Task prompt: All of the entries need to be set down exactly as they read.

++++++++

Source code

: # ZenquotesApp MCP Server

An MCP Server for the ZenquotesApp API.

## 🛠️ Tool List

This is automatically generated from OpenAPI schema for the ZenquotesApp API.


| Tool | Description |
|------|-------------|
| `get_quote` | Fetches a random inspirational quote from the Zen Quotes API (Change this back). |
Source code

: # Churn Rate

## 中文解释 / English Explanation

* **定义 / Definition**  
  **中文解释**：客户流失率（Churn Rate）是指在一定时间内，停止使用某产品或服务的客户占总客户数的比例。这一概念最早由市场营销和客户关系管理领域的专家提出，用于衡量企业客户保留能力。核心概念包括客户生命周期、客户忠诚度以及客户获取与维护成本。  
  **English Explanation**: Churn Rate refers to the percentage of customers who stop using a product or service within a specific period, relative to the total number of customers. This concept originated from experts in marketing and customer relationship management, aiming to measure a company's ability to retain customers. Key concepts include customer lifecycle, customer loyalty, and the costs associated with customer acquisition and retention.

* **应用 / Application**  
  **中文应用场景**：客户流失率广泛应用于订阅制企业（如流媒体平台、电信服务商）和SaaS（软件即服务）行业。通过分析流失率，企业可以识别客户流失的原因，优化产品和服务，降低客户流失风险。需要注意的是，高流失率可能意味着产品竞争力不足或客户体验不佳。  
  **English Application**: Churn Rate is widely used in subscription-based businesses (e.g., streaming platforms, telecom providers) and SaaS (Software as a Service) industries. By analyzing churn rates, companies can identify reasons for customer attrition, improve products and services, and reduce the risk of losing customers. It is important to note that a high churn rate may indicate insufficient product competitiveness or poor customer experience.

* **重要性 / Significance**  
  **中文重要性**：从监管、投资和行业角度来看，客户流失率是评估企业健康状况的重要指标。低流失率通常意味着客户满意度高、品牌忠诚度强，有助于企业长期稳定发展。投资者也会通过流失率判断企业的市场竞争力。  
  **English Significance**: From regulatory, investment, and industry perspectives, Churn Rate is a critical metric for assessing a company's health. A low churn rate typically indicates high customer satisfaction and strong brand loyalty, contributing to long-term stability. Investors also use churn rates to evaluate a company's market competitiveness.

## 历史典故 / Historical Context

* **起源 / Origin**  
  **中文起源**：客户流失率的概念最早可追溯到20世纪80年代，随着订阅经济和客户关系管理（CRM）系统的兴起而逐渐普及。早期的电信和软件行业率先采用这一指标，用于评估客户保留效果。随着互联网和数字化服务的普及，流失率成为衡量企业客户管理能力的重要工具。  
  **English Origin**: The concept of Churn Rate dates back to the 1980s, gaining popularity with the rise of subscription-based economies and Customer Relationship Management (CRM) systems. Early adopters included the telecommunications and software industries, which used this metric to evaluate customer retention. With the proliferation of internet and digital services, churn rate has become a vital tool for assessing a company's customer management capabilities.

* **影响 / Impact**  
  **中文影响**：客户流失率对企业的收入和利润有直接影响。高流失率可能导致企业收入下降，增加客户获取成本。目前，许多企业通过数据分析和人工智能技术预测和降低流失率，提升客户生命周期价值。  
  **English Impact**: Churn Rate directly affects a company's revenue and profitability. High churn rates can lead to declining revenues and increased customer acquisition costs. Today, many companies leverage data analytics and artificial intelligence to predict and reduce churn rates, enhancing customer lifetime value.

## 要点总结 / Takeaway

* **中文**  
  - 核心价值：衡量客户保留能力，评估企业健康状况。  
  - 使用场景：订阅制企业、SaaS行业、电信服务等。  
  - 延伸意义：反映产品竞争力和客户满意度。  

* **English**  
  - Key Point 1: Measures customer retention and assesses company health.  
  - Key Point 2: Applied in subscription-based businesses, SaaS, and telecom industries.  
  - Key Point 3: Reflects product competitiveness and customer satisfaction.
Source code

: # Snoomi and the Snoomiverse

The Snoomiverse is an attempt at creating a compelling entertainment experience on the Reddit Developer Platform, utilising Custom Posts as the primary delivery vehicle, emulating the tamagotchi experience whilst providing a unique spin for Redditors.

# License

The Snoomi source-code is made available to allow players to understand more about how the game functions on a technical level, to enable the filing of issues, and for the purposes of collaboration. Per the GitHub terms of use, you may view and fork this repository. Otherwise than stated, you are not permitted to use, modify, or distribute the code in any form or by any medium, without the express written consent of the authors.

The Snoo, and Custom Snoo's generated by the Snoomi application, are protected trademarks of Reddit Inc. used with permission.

++++++++

Solved problem:
Source code

: # ZenquotesApp MCP Server

An MCP Server for the ZenquotesApp API.

## 🛠️ Tool List

This is automatically generated from OpenAPI schema for the ZenquotesApp API.


| Tool | Description |
|------|-------------|
| `get_quote` | Fetches a random inspirational quote from the Zen Quotes API (Change this back). |
Source code

: # Churn Rate

## 中文解释 / English Explanation

* **定义 / Definition**  
  **中文解释**：客户流失率（Churn Rate）是指在一定时间内，停止使用某产品或服务的客户占总客户数的比例。这一概念最早由市场营销和客户关系管理领域的专家提出，用于衡量企业客户保留能力。核心概念包括客户生命周期、客户忠诚度以及客户获取与维护成本。  
  **English Explanation**: Churn Rate refers to the percentage of customers who stop using a product or service within a specific period, relative to the total number of customers. This concept originated from experts in marketing and customer relationship management, aiming to measure a company's ability to retain customers. Key concepts include customer lifecycle, customer loyalty, and the costs associated with customer acquisition and retention.

* **应用 / Application**  
  **中文应用场景**：客户流失率广泛应用于订阅制企业（如流媒体平台、电信服务商）和SaaS（软件即服务）行业。通过分析流失率，企业可以识别客户流失的原因，优化产品和服务，降低客户流失风险。需要注意的是，高流失率可能意味着产品竞争力不足或客户体验不佳。  
  **English Application**: Churn Rate is widely used in subscription-based businesses (e.g., streaming platforms, telecom providers) and SaaS (Software as a Service) industries. By analyzing churn rates, companies can identify reasons for customer attrition, improve products and services, and reduce the risk of losing customers. It is important to note that a high churn rate may indicate insufficient product competitiveness or poor customer experience.

* **重要性 / Significance**  
  **中文重要性**：从监管、投资和行业角度来看，客户流失率是评估企业健康状况的重要指标。低流失率通常意味着客户满意度高、品牌忠诚度强，有助于企业长期稳定发展。投资者也会通过流失率判断企业的市场竞争力。  
  **English Significance**: From regulatory, investment, and industry perspectives, Churn Rate is a critical metric for assessing a company's health. A low churn rate typically indicates high customer satisfaction and strong brand loyalty, contributing to long-term stability. Investors also use churn rates to evaluate a company's market competitiveness.

## 历史典故 / Historical Context

* **起源 / Origin**  
  **中文起源**：客户流失率的概念最早可追溯到20世纪80年代，随着订阅经济和客户关系管理（CRM）系统的兴起而逐渐普及。早期的电信和软件行业率先采用这一指标，用于评估客户保留效果。随着互联网和数字化服务的普及，流失率成为衡量企业客户管理能力的重要工具。  
  **English Origin**: The concept of Churn Rate dates back to the 1980s, gaining popularity with the rise of subscription-based economies and Customer Relationship Management (CRM) systems. Early adopters included the telecommunications and software industries, which used this metric to evaluate customer retention. With the proliferation of internet and digital services, churn rate has become a vital tool for assessing a company's customer management capabilities.

* **影响 / Impact**  
  **中文影响**：客户流失率对企业的收入和利润有直接影响。高流失率可能导致企业收入下降，增加客户获取成本。目前，许多企业通过数据分析和人工智能技术预测和降低流失率，提升客户生命周期价值。  
  **English Impact**: Churn Rate directly affects a company's revenue and profitability. High churn rates can lead to declining revenues and increased customer acquisition costs. Today, many companies leverage data analytics and artificial intelligence to predict and reduce churn rates, enhancing customer lifetime value.

## 要点总结 / Takeaway

* **中文**  
  - 核心价值：衡量客户保留能力，评估企业健康状况。  
  - 使用场景：订阅制企业、SaaS行业、电信服务等。  
  - 延伸意义：反映产品竞争力和客户满意度。  

* **English**  
  - Key Point 1: Measures customer retention and assesses company health.  
  - Key Point 2: Applied in subscription-based businesses, SaaS, and telecom industries.  
  - Key Point 3: Reflects product competitiveness and customer satisfaction.
Source code

: # Snoomi and the Snoomiverse

The Snoomiverse is an attempt at creating a compelling entertainment experience on the Reddit Developer Platform, utilising Custom Posts as the primary delivery vehicle, emulating the tamagotchi experience whilst providing a unique spin for Redditors.

# License

The Snoomi source-code is made available to allow players to understand more about how the game functions on a technical level, to enable the filing of issues, and for the purposes of collaboration. Per the GitHub terms of use, you may view and fork this repository. Otherwise than stated, you are not permitted to use, modify, or distribute the code in any form or by any medium, without the express written consent of the authors.

The Snoo, and Custom Snoo's generated by the Snoomi application, are protected trademarks of Reddit Inc. used with permission.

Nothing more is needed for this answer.